**Study text**
= Beginning of Section =

This isn’t the first time protocol handlers have been weaponized. We saw similar issues with ms-officecmd: handlers and various browser-to-application protocol bridges over the years. The fundamental design flaw is that these handlers were built with functionality in mind, not security. They accept complex parameter strings that can include commands, file paths, and scripts — exactly the kind of input that an attacker dreams about controlling.
For developers building applications that register custom protocol handlers, Follina should serve as a wake-up call. If your application accepts parameters through a URI scheme, ask yourself: what happens if an attacker controls that input entirely? Have you validated and sanitized those parameters as rigorously as you would for a web API endpoint?
Mitigation and Response#
Microsoft’s initial response was to publish guidance recommending that administrators disable the MSDT URL protocol by deleting the HKEY_CLASSES_ROOT\ms-msdt registry key. That’s a reasonable emergency mitigation, but it’s the kind of heavy-handed approach that tells you there’s no clean fix yet.
reg delete HKEY_CLASSES_ROOT\ms-msdt /fFor organizations running Microsoft Defender, attack surface reduction rules can help detect and block the exploit chain. Specifically, the rule “Block all Office applications from creating child processes” will prevent the most common exploitation path.
If you’re running a SOC or doing incident response, the detection opportunities are solid. Look for:
msdt.exespawned as a child process of any Office application- PowerShell execution initiated from
msdt.exe - Network connections from
msdt.exeto external hosts - Suspicious
sdiagnhost.exeactivity
The YARA rules and Sigma detections from the security community have been excellent — check the Huntress blog post for a thorough technical breakdown and detection guidance.
What This Means for Development Teams#
You might think “I’m a developer, not a sysadmin — this doesn’t affect me.” But it does. If your CI/CD pipeline processes documents (think: automated document conversion, content extraction, or testing), you could be exposed. Any system that renders or processes Office documents in an automated fashion needs to be evaluated.
I’ve worked on projects where document processing was treated as a purely functional concern — convert this DOCX to PDF, extract this text, merge these templates. Security considerations around the processing of untrusted documents were an afterthought at best. Follina is a reminder that document formats are complex attack surfaces.
Consider sandboxing any document processing workloads. Run them in containers with restricted network access and minimal system privileges. Don’t process untrusted documents on the same systems that have access to your source code, deployment credentials, or customer data.
My Take#
Follina is a masterclass in why defense in depth matters. Every individual component in the attack chain — OLE references, external URL fetching, protocol handlers, diagnostic tools — was working as designed. The vulnerability exists in the composition of these features, in the trust boundaries (or lack thereof) between them.
This is the kind of bug that makes me deeply uncomfortable about the complexity of modern software stacks. We’re running systems where no single person fully understands the interaction between all the components, and attackers only need to find one unexpected interaction to get code execution.
Patch when Microsoft releases a fix. Disable MSDT in the meantime. And take a hard look at how your organization handles document-based threats, because I guarantee this won’t be the last protocol handler vulnerability we see.

= End of Section =

**Data extract**
= Beginning of Section =

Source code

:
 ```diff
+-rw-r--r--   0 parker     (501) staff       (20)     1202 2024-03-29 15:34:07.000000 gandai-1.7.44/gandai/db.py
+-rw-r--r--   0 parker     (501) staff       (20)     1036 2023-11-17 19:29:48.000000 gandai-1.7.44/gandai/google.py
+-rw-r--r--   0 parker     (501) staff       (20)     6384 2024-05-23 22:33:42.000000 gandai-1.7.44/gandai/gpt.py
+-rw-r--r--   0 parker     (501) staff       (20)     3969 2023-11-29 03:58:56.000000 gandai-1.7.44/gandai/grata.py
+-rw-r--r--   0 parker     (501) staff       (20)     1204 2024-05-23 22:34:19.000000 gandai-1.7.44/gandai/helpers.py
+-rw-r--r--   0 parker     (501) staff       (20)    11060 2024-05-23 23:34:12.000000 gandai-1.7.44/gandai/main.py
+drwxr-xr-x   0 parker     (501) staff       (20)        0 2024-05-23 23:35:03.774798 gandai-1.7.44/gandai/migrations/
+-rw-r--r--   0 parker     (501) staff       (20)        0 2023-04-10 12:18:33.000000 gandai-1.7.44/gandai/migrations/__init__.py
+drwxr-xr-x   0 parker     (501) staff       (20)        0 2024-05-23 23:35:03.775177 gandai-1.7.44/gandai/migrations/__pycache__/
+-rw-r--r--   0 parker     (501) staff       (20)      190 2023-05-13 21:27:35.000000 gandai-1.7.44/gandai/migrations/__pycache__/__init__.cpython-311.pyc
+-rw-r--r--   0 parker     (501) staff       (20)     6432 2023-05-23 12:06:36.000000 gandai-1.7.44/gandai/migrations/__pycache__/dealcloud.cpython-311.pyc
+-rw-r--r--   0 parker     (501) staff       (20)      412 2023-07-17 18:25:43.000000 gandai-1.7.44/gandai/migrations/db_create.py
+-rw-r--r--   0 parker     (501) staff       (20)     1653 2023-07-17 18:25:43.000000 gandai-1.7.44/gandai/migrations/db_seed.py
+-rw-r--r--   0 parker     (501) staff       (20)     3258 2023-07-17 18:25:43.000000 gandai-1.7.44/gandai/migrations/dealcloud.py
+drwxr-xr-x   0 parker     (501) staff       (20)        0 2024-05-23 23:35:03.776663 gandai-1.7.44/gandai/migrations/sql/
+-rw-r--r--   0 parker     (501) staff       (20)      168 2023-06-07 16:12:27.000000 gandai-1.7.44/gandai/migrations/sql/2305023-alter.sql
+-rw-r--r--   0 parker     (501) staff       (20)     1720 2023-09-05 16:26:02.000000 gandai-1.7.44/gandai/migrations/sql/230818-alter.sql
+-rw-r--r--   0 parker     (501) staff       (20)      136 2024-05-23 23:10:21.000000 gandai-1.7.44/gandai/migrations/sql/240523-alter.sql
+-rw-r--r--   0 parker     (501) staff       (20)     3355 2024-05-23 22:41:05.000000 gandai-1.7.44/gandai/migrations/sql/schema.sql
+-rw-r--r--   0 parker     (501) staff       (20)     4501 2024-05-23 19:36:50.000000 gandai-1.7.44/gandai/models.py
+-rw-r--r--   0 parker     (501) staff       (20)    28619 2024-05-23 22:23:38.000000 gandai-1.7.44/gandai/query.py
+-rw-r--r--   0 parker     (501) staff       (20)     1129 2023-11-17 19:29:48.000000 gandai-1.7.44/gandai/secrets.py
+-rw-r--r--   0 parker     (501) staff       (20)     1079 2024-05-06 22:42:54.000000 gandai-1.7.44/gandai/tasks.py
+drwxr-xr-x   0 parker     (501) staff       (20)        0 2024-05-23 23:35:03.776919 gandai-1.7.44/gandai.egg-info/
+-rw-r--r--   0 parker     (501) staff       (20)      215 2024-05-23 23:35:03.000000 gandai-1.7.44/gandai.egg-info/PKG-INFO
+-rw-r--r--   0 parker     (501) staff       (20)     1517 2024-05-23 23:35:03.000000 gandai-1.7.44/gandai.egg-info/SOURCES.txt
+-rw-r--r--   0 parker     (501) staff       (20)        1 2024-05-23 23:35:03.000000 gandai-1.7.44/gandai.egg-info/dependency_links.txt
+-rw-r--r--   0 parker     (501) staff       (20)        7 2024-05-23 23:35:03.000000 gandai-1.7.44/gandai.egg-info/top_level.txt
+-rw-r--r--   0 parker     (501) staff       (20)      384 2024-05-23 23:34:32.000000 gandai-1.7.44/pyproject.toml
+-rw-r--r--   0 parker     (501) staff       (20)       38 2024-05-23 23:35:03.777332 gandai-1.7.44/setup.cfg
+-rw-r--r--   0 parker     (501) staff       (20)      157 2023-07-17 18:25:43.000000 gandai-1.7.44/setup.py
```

= End of Section =

**About this exercise**
Which components of the attack chain does the Follina text say were each working as designed? List every one.

**Exercise output**
- OLE references
- External URL fetching
- Protocol handlers
- Diagnostic tools